Network refactoring - step 1
Closed, MigratedEdits Locked

Description

[Results of the meetings done with @ardumont and @olasd]

The current network architecture has several problems:

  • any server can reach any other regardless of the environments
  • the routing management is complicated due to intervlan routing (staging <-> production <-> public)
  • several servers have public interface "exposed" to internet via the public vlan as they should be more protected by the fw/rp for security reasons

New needs also appeared and they can't be easily addressed with the current network organization:

  • staging / production isolation to avoid undesirable interactions between this 2 environments
  • Opening the staging to the external world to allow external people to test their contributions
  • Allowing external people to access the staging environment via the VPN (without being able to access the production or admin servers)
  • [and probably many others]

The current network architecture is:

The goal is to progress steps by step and to validate the new architecture by testing it on non critical services (staging, new services like the inventory app)

The proposed solution is to:

  • manage the inter-vlan communication with a global firewall to centralize the routing and filtering informations
  • migrate the VPN and IPSec tunnel to this new firewall
  • manage the public entrypoints (web sites, monitoring, ...) with reverse proxies, one per environment

The proposal for the step one:

The identified tasks are:

  • Convert the unused ceph's vlan (VLAN442) to an admin vlan. The target will be to migrate the admin / monitoring / logs / internal servers into this vlan to isolate them from the production of the archive
  • Choose and install a software firewall, pfsense or opnsense can be good candidates. Elected: opnsense
  • Create an install the netbox server
  • Create an admin reverse proxy exposing the netbox service (internal only)
  • Convert the servers used for the ceph cluster to the new staging environment (database + proxmox, to confirm and detail)
    • storage1
    • db1
    • ceph-mon: in-progress
  • T2721: Deploy the staging services on the new staging environment (to detail on several subtasks)
  • T2747: Create the reverse proxy to expose the staging services publicly

For the record, this is a copy of the whiteboard after the metting:

Event Timeline

zack triaged this task as Normal priority.Oct 1 2020, 1:24 PM

@olasd I looked at the swh-docs repository to store the sources of the diagrams as you have suggested but I'm not sure this is the better place to store them as the goal is not to display them on the doc site.

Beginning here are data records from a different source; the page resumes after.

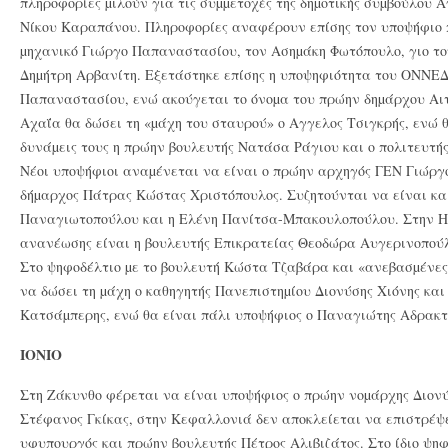
πληροφορίες µιλούν για τις συµµετοχές της δηµοτικής συµβούλου 
Νίκου Καραπάνου. Πληροφορίες αναφέρουν επίσης τον υποψήφιο π
µηχανικό Γιώργο Παπαναστασίου, τον Ασηµάκη Φωτόπουλο, γιο το
Δηµήτρη Αρβανίτη. Εξετάστηκε επίσης η υποψηφιότητα του ΟΝΝΕ
Παπαναστασίου, ενώ ακούγεται το όνοµα του πρώην δηµάρχου Αι
Αχαΐα θα δώσει τη «µάχη του σταυρού» ο Αγγελος Τσιγκρής, ενώ θ
δυνάµεις τους η πρώην βουλευτής Νατάσα Ράγιου και ο πολιτευτ
Νέοι υποψήφιοι αναµένεται να είναι ο πρώην αρχηγός ΓΕΝ Γιώργ
δήµαρχος Πάτρας Κώστας Χριστόπουλος. Συζητούνται να είναι κα
Παναγιωτοπούλου και η Ελένη Πανίτσα-Μπακουλοπούλου. Στην Η
ανανέωσης είναι η βουλευτής Επικρατείας Θεοδώρα Αυγερινοπούλ
Στο ψηφοδέλτιο µε το βουλευτή Κώστα Τζαβάρα και «ανεβασµένες»
να δώσει τη µάχη ο καθηγητής Πανεπιστηµίου Διονύσης Χιόνης και
Κατσάµπερης, ενώ θα είναι πάλι υποψήφιος ο Παναγιώτης Αδρακτ
ΙΟΝΙΟ
Στη Ζάκυνθο φέρεται να είναι υποψήφιος ο πρώην νοµάρχης Διον
Στέφανος Γκίκας, στην Κεφαλλονιά δεν αποκλείεται να επιστρέψε
υφυπουργός και πρώην βουλευτής Πέτρος Αλιβιζάτος. Στο ίδιο ψηφ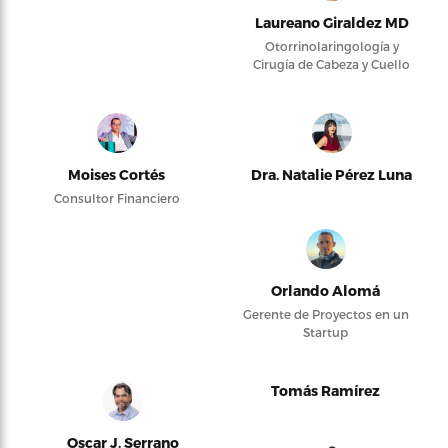
Laureano Giraldez MD
Otorrinolaringología y
Cirugía de Cabeza y Cuello
Moises Cortés
Dra. Natalie Pérez Luna
Consultor Financiero
Orlando Alomá
Gerente de Proyectos en un
Startup
Tomás Ramírez
Oscar J. Serrano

at this time, I will only attach them to this task.

vsellier changed the task status from Open to Work in Progress.Oct 13 2020, 9:52 AM
vsellier changed the status of subtask T2755: Monitor the firewalls from Open to Work in Progress.Nov 9 2020, 11:04 AM

The network configuration is done and the staging archive and deposit are now exposed publicly. The principal goal of the task is achieve.
The staging VMs could be moved to their dedicated hypervisor when it will be available, finally it's not a mandatory step for this task as we were able to use the existing hypervisors.

gitlab-migration changed the status of subtask T2721: Install and configure a firewall for the staging environment from Resolved to Migrated.
gitlab-migration changed the status of subtask T2747: Create the reverse proxy to expose the staging services publicly from Resolved to Migrated.
gitlab-migration changed the status of subtask T2755: Monitor the firewalls from Resolved to Migrated.